From f39592ab7fdbb0801545bddbe86e0949e8e4da0d Mon Sep 17 00:00:00 2001
From: Vitaliy Chiley <vitaliy.chiley@databricks.com>
Date: Thu, 23 Nov 2023 13:43:02 -0800
Subject: [PATCH 2/8] add doc string

---
 llmfoundry/utils/builders.py | 57 +++++++++++++++++++++++++++++++++++-
 1 file changed, 56 insertions(+), 1 deletion(-)

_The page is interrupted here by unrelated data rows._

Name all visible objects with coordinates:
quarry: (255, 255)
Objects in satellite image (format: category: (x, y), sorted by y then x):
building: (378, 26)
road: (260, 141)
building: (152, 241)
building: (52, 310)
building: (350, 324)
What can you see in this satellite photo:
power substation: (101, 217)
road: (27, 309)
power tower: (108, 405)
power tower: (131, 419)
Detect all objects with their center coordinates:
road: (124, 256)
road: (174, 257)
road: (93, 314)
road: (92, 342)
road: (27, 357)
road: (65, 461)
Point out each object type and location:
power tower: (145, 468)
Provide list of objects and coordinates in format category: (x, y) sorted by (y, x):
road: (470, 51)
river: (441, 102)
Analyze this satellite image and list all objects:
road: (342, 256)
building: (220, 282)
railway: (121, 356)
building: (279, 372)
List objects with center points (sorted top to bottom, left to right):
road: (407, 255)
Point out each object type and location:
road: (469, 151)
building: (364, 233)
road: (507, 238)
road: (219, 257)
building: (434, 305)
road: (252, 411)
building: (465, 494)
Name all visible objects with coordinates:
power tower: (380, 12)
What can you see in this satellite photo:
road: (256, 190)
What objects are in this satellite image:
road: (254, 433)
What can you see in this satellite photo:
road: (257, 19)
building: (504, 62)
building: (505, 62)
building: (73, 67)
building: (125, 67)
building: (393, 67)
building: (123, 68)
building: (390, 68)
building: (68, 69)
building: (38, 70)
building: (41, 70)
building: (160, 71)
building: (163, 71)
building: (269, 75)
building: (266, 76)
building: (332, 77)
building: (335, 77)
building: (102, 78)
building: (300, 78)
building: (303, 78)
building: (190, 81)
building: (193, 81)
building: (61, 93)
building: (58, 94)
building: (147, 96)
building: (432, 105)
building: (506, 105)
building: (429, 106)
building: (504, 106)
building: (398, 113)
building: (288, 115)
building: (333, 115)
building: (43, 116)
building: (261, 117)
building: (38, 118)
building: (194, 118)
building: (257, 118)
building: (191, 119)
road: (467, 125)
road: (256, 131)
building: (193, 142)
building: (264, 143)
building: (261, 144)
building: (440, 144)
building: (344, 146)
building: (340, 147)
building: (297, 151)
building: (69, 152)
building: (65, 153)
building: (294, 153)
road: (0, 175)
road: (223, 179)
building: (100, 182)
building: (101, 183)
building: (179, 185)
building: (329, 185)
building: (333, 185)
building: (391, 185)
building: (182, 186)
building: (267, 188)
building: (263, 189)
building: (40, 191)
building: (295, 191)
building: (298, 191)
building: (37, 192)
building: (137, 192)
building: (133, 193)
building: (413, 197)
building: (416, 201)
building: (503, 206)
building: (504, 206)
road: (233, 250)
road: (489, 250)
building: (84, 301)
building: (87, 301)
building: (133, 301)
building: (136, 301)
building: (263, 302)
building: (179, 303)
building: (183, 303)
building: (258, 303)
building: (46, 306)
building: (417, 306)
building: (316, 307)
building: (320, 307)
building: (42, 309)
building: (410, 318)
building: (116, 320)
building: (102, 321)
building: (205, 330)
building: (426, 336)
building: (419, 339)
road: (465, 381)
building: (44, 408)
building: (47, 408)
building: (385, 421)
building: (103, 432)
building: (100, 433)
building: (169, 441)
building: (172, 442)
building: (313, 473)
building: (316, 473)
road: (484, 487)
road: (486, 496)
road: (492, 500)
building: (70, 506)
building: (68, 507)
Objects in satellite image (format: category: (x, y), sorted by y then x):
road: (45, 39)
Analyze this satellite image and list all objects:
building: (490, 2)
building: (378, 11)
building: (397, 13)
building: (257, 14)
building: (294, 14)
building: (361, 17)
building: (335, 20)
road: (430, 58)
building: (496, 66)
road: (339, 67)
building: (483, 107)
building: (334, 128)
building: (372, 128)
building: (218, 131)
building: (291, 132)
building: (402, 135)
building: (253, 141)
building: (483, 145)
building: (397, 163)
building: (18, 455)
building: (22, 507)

diff --git a/llmfoundry/utils/builders.py b/llmfoundry/utils/builders.py
index 06e9b26805..260b1f3dc1 100644
--- a/llmfoundry/utils/builders.py
+++ b/llmfoundry/utils/builders.py
@@ -160,7 +160,62 @@ def extract_param_groups(
     model: torch.nn.Module,
     optimizer_config: Dict[str, Any],
 ) -> Union[Iterable[torch.Tensor], Iterable[Dict[str, Any]]]:
-
+    """Extracts parameter groups defined in the optimizer config.
+
+    The optimizer_config defines the optimizer args. It can additionally have key
+    `disable_grad` which is a string or list of strings. If a string matches a
+    parameter name, then that parameter will have `requires_grad=False`. This is
+    useful for freezing parameters. It can additionally have a key
+    `param_groups` which is a list of dicts. In this dict, key `param_str_match`
+    defines a string; if a parameter name contains this string, then it will be
+    in this parameter group. This is useful for grouping parameters together.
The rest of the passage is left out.